* EXERCISE PASSAGE *
== == ==
‘Avengers: Endgame’

Satisfying Marvel Fan Service From Our Corporate Overlords

 

(CAUTION: Minor spoilers ahead)

Whew. Finally, the last installment in what is essentially a 2872-minute movie released in 22 chapters over 11 years. Am I the only one winded here?


AVENGERS: ENDGAME ★★★ (3/5 stars)
Directed by: Anthony and Joe Russo
Written by: Christopher Markus, Stephen McFeely
Starring: Robert Downey Jr., Chris Evans, Mark Ruffalo, Chris Hemsworth, Scarlett Johansson, Jeremy Renner, Don Cheadle, Paul Rudd, Brie Larson, Karen Gillan, Danai Gurira, Bradley Cooper, Josh Brolin
Running time: 181 min


 

Apparently not. In every corner of the world, people can’t get enough of Avengers: Endgame. China kicked off the film’s global release with 39,000 midnight screenings. In the first 24 hours, at multiplexes across the Middle Kingdom, the film had played more than 250,000 times. Theaters in India sold a million advance tickets in one day. That’s 18 tickets per second. And here in America, some theaters will stay open around-the-clock for the film’s first four days of release.

Full disclosure: I’m not really a superhero guy. So add an extra star (or twelve) if you grew up slavishly following all the exploits of Stan Lee’s marvelous Marvel Comics. Because I didn’t.

Tony Stark/Iron Man (Robert Downey, Jr) tries to save the universe from Hawkeye (Jeremy Renner) and his new haircut in Avengers: Endgame.
== == ==
* ACTIVITIES *
A – From the Avengers: Endgame review, return the stretch from "Satisfying Marvel Fan" through "one winded here?" word for word.
B – Answer these from the Avengers: Endgame review:
(i) How many midnight screenings did China open the film's global release with?
(ii) What running time does the review give for the film?
(iii) Who are credited as the film's writers?
C – List every country named in the Avengers: Endgame review.

* EXTRACTED RECORDS *
== == ==
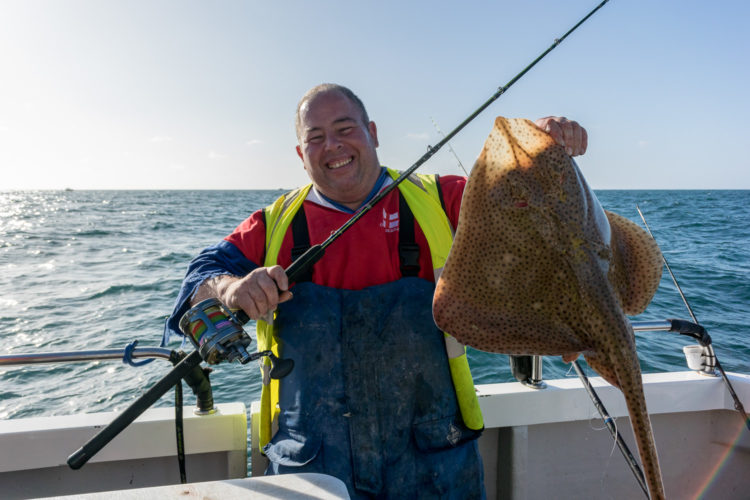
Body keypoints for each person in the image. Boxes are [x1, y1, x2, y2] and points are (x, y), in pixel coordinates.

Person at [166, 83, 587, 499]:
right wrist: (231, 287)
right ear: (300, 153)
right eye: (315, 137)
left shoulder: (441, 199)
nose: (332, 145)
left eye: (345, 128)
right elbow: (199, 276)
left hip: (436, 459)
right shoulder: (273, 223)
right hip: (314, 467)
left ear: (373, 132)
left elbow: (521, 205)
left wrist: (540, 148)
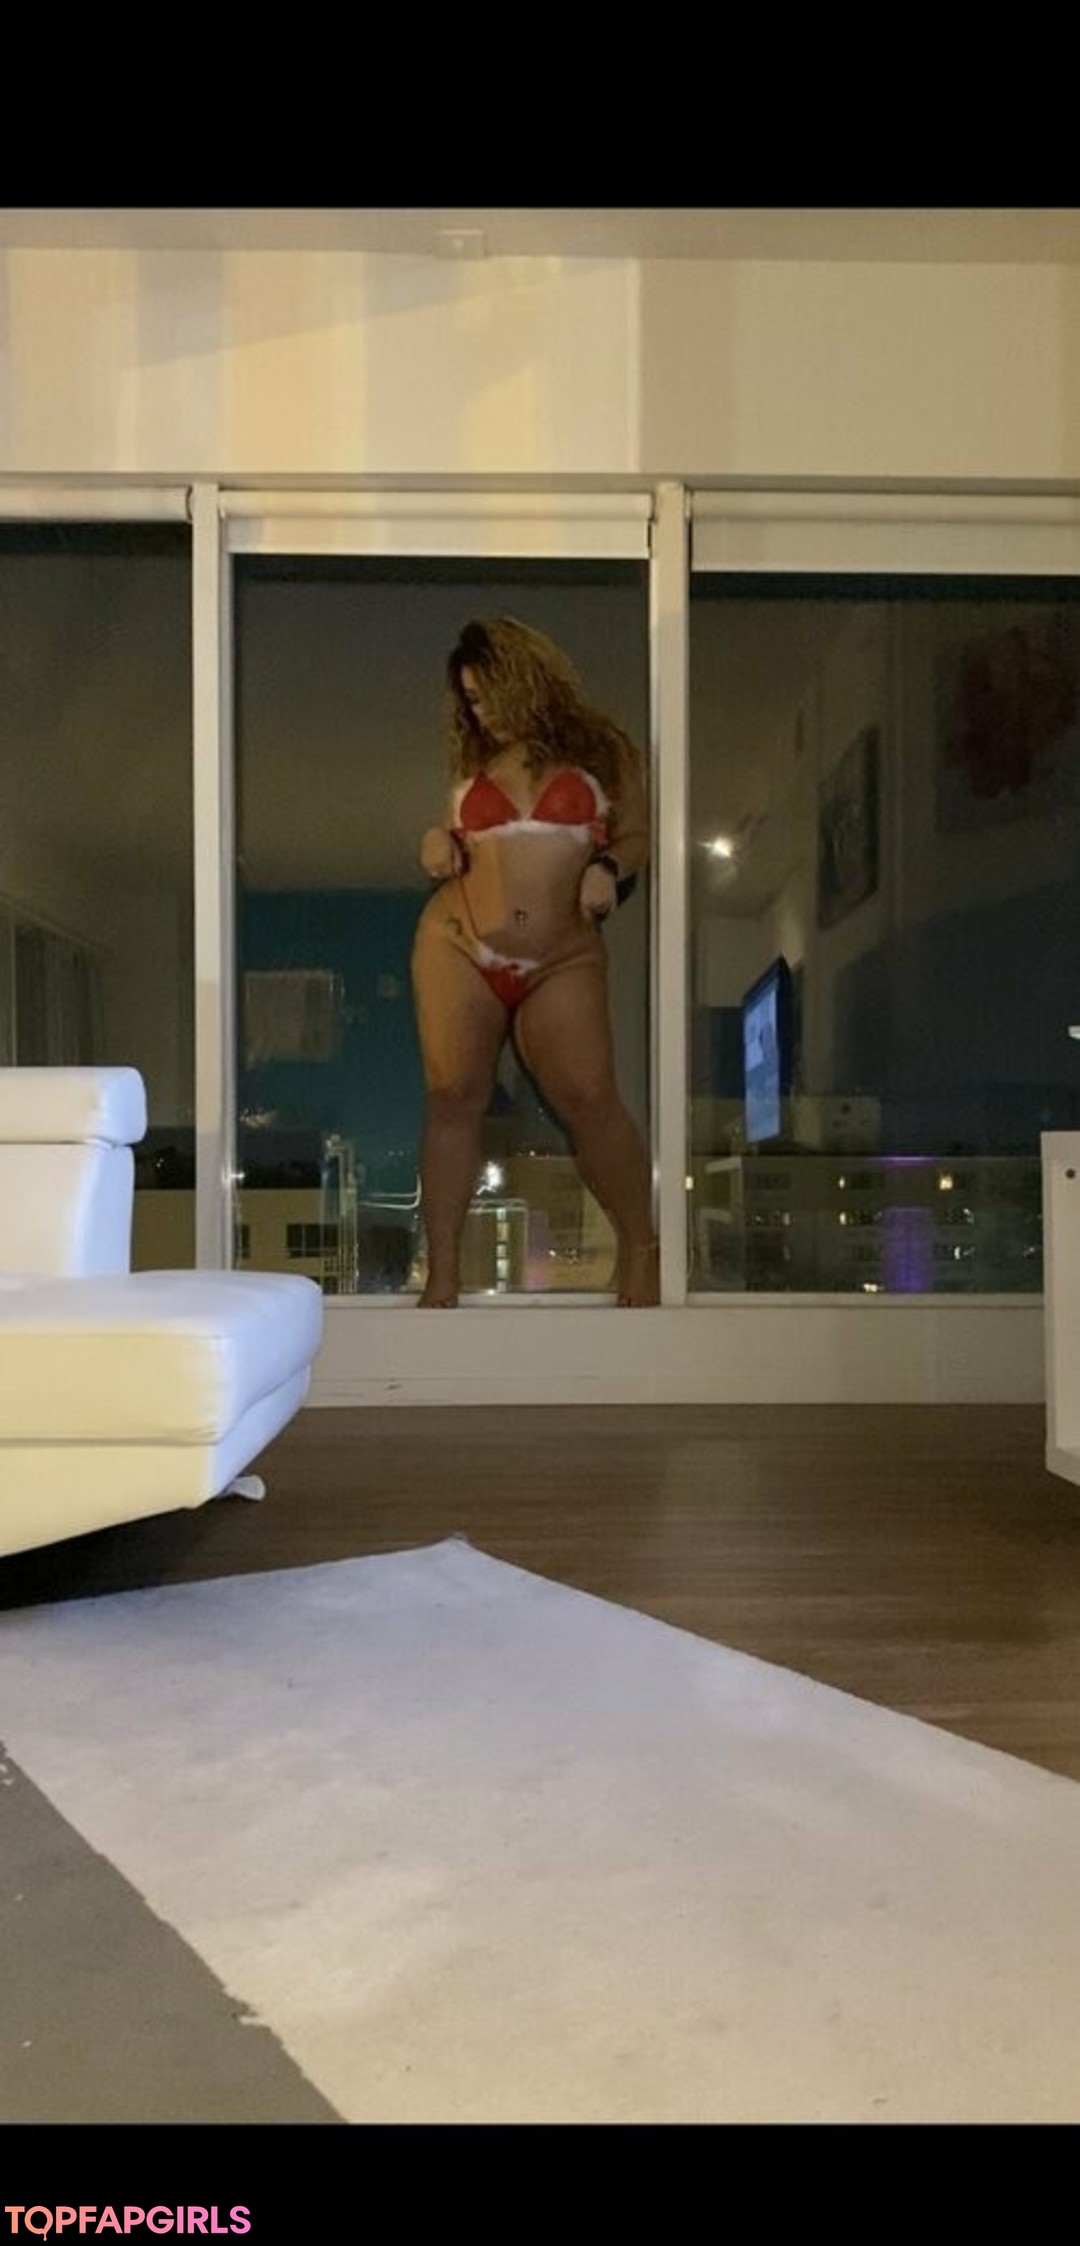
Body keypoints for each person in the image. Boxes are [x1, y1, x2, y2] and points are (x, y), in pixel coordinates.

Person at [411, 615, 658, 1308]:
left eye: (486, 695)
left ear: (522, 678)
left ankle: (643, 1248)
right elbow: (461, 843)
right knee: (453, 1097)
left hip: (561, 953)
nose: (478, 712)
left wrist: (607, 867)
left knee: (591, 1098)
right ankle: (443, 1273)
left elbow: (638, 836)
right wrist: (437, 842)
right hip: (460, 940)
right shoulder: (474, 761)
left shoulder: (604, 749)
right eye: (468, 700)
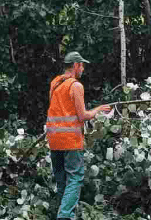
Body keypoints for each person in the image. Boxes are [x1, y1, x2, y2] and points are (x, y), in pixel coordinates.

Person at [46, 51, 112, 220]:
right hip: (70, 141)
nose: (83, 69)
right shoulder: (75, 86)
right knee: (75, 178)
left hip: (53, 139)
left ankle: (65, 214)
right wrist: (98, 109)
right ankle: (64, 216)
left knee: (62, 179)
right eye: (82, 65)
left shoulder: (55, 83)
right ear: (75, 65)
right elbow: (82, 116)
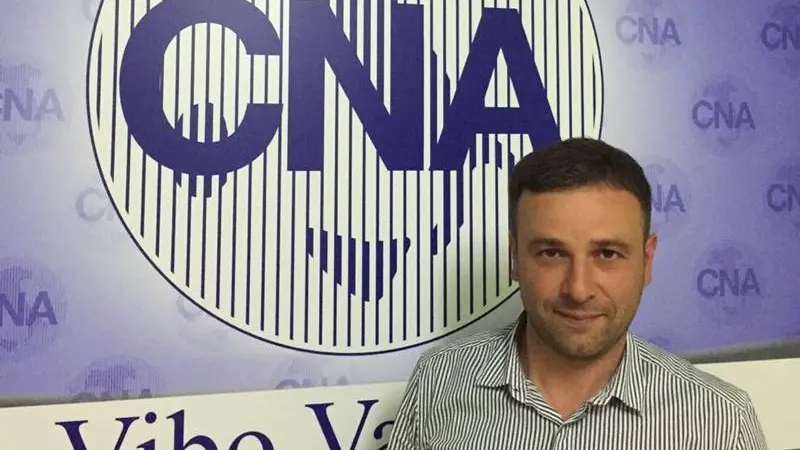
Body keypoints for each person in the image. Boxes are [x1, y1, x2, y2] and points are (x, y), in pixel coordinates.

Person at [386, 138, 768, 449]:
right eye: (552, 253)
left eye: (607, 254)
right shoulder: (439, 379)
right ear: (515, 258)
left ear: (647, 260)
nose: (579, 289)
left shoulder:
== == ==
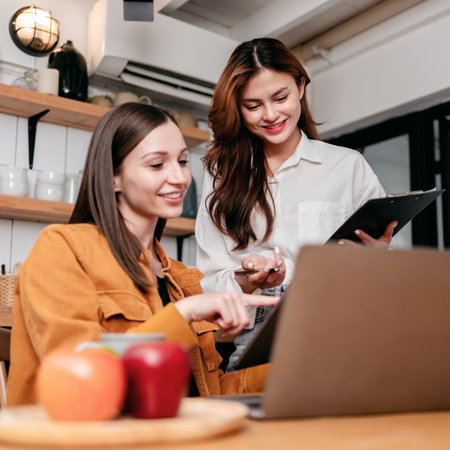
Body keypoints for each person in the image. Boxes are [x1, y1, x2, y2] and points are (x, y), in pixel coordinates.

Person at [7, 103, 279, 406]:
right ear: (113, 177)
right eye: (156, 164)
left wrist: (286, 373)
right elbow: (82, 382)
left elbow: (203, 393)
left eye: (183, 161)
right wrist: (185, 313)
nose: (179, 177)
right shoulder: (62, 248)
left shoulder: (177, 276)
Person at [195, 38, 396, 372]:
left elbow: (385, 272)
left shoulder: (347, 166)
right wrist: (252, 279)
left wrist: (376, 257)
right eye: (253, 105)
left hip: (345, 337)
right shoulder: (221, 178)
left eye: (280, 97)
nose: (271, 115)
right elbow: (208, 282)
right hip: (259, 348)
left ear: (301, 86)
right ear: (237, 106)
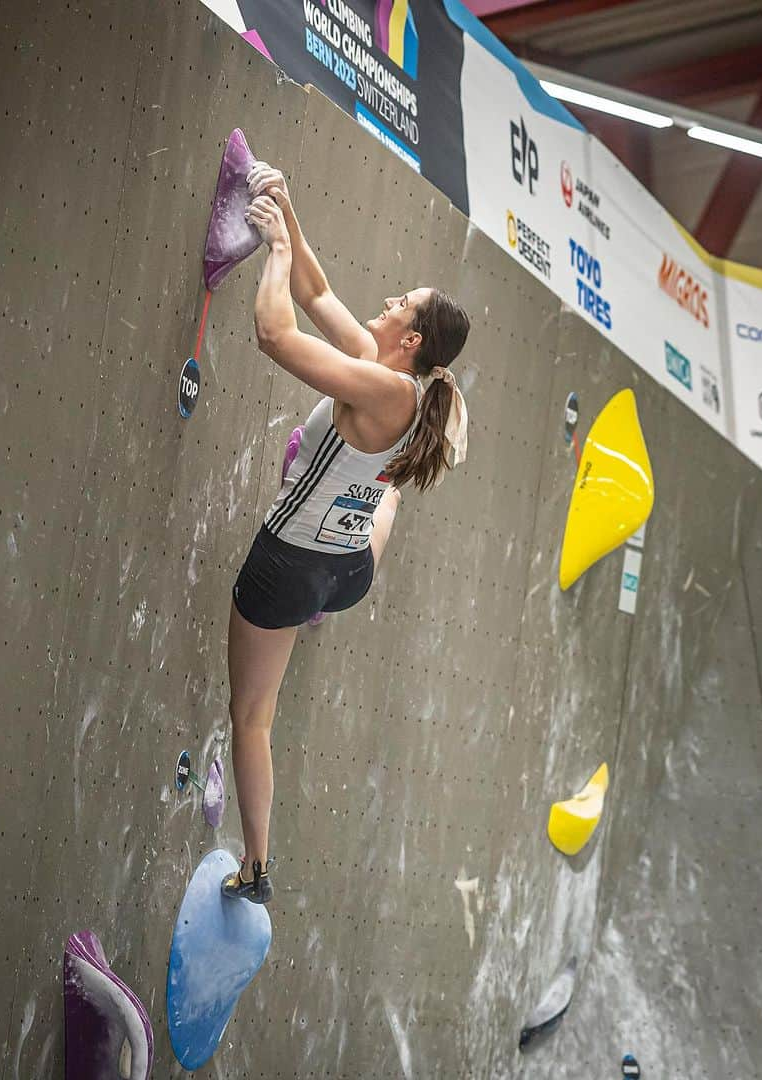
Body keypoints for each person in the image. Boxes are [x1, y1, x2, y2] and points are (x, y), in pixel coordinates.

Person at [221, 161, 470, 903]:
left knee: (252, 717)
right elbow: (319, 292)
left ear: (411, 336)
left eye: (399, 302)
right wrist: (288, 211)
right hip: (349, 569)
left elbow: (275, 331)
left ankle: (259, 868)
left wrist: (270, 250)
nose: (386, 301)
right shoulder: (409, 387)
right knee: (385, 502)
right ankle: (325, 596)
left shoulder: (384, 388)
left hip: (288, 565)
== == ==
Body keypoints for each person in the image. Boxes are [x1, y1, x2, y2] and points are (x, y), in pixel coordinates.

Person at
== == ==
* ANSWER SECTION *
A –
Satisfying Marvel Fan Service From Our Corporate Overlords

 

(CAUTION: Minor spoilers ahead)

Whew. Finally, the last installment in what is essentially a 2872-minute movie released in 22 chapters over 11 years. Am I the only one winded here?

B –
(i) 39,000
(ii) 181 min
(iii) Christopher Markus and Stephen McFeely

C – China, India, America